WORKING DATA
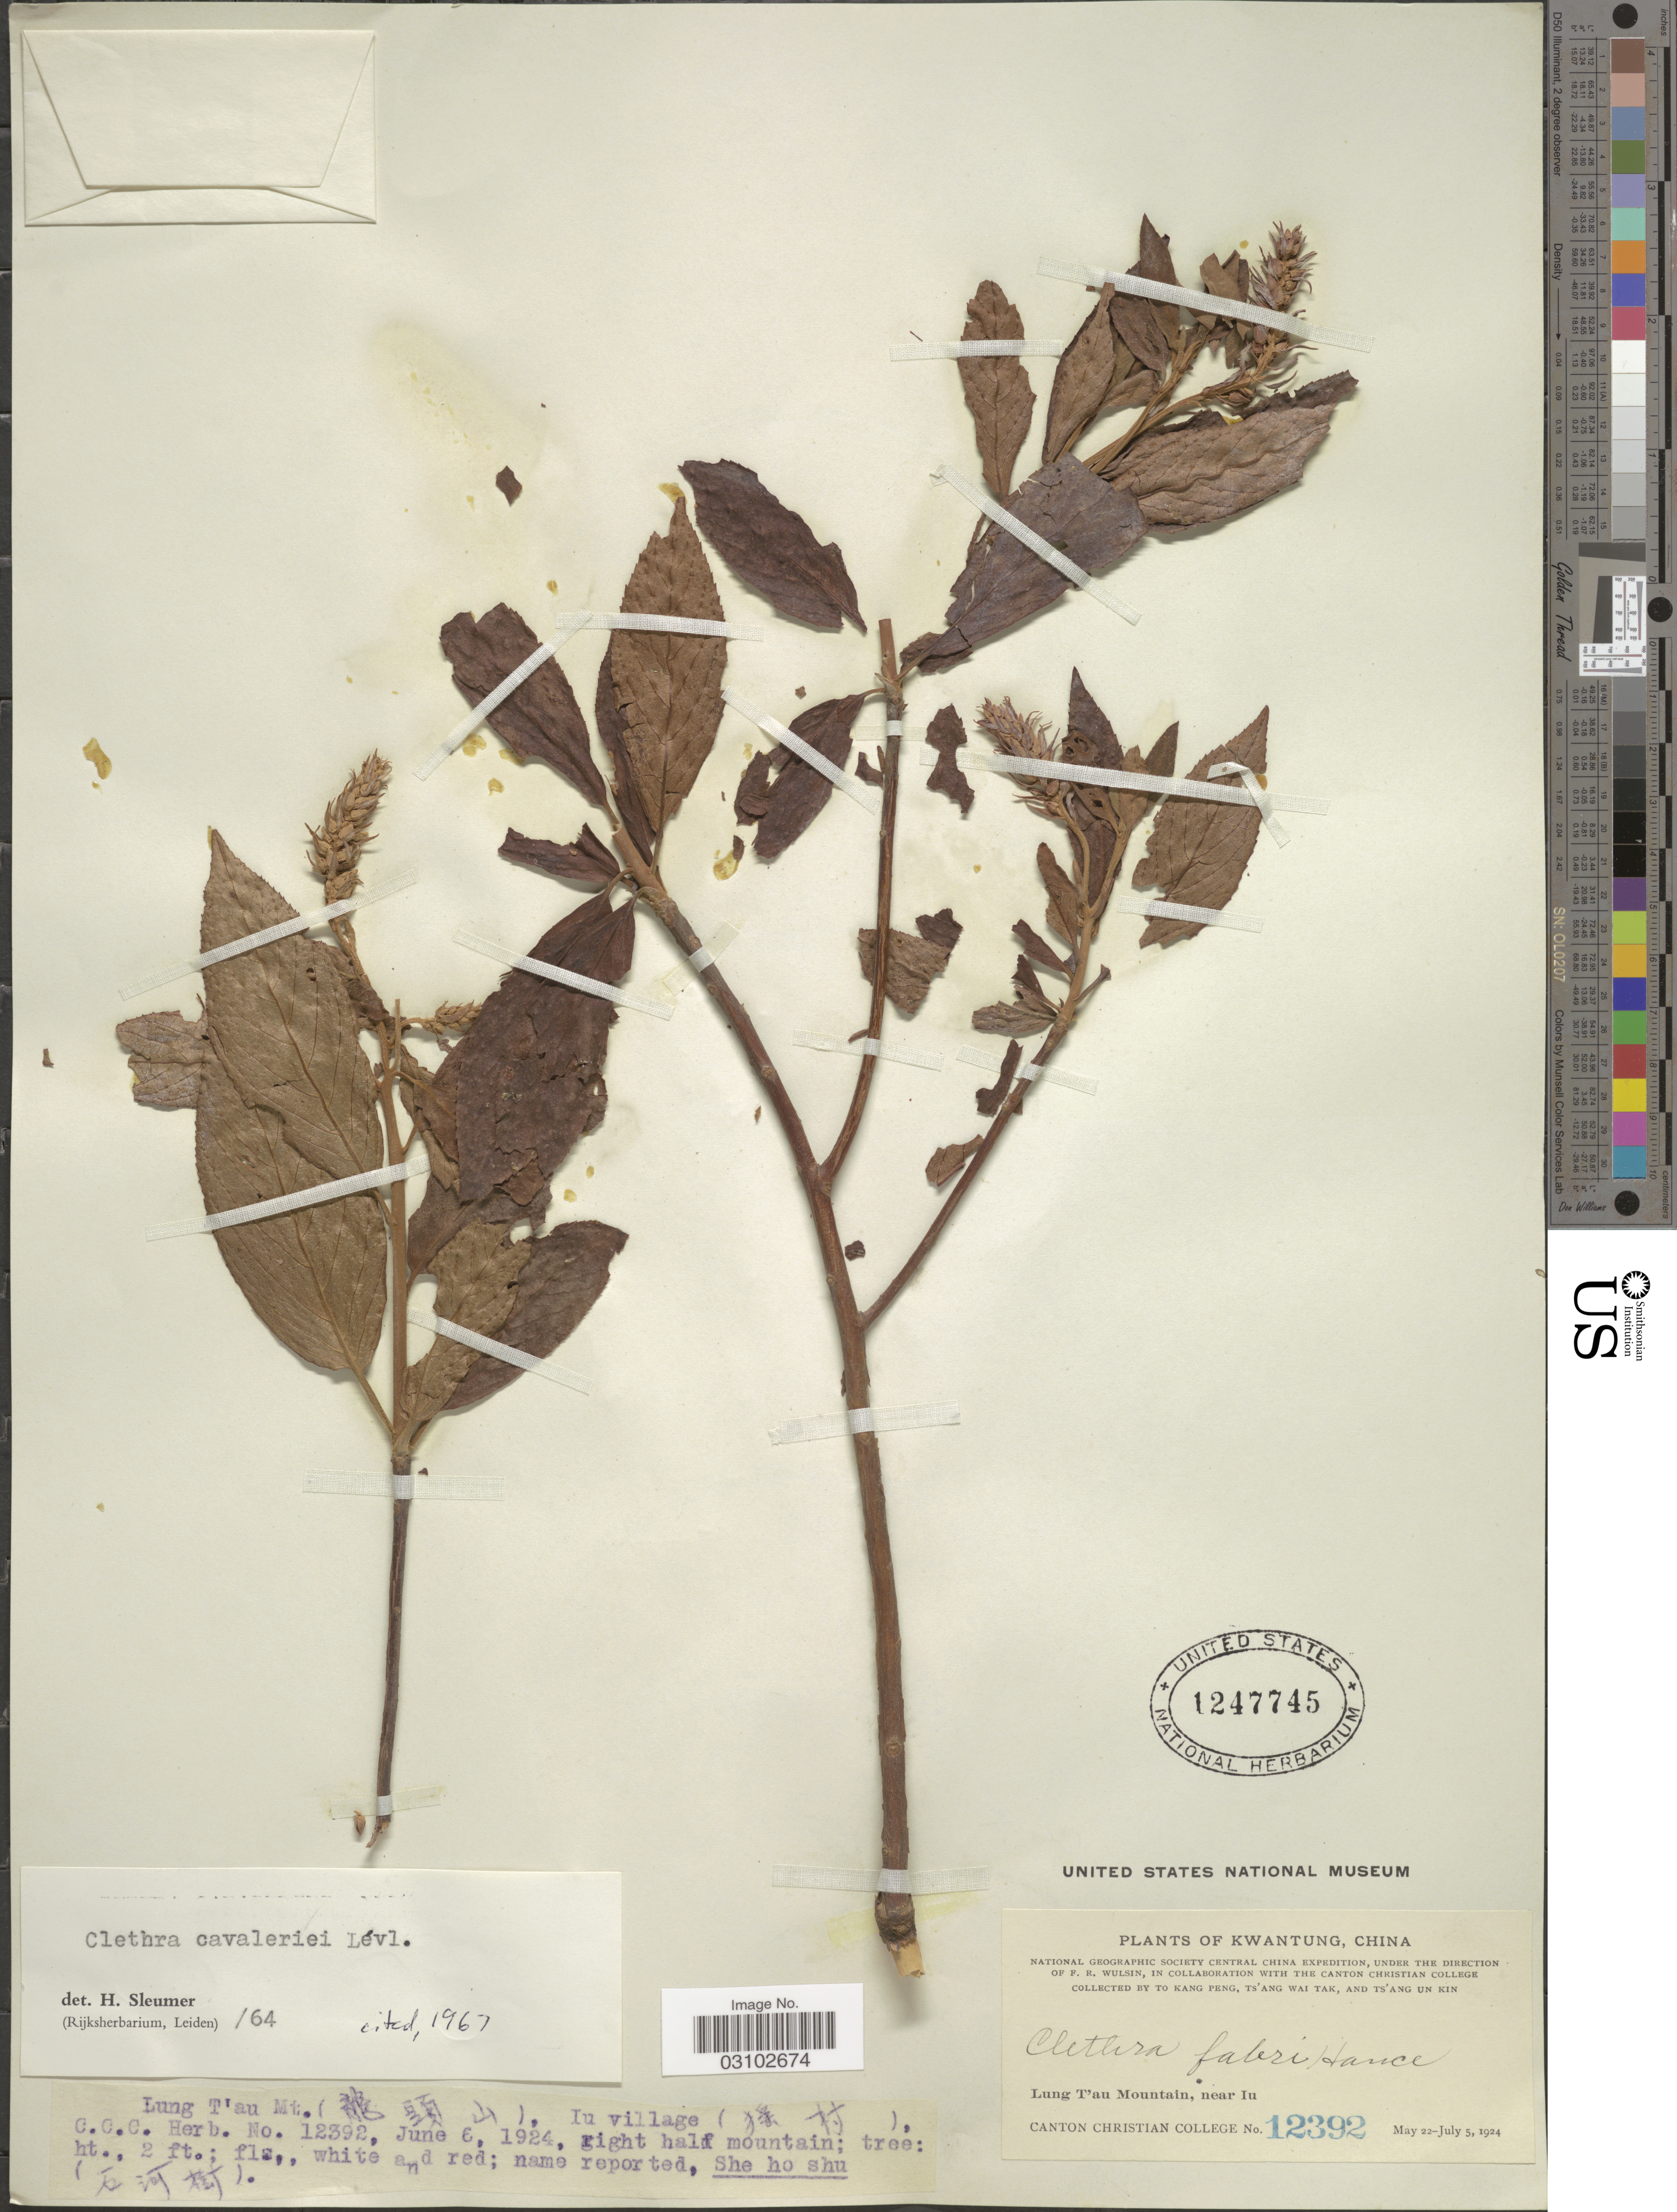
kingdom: Plantae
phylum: Tracheophyta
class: Magnoliopsida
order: Ericales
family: Clethraceae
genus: Clethra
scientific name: Clethra cavaleriei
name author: H. Lév.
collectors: K. Peng, W. T. Tsang & Ts' Ang Un Kin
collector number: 12392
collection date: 1924-06-06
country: China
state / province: Guangdong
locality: Kwangtung. Lung T'au Mountain, near Iu. Iu village.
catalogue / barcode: US 1247745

STATED TASK
Could you write out each line of the records above, character for character, with the pictures left out?

EXPECTED ANSWER
kingdom: Plantae
phylum: Tracheophyta
class: Magnoliopsida
order: Ericales
family: Clethraceae
genus: Clethra
scientific name: Clethra cavaleriei
name author: H. Lév.
collectors: K. Peng, W. T. Tsang & Ts' Ang Un Kin
collector number: 12392
collection date: 1924-06-06
country: China
state / province: Guangdong
locality: Kwangtung. Lung T'au Mountain, near Iu. Iu village.
catalogue / barcode: US 1247745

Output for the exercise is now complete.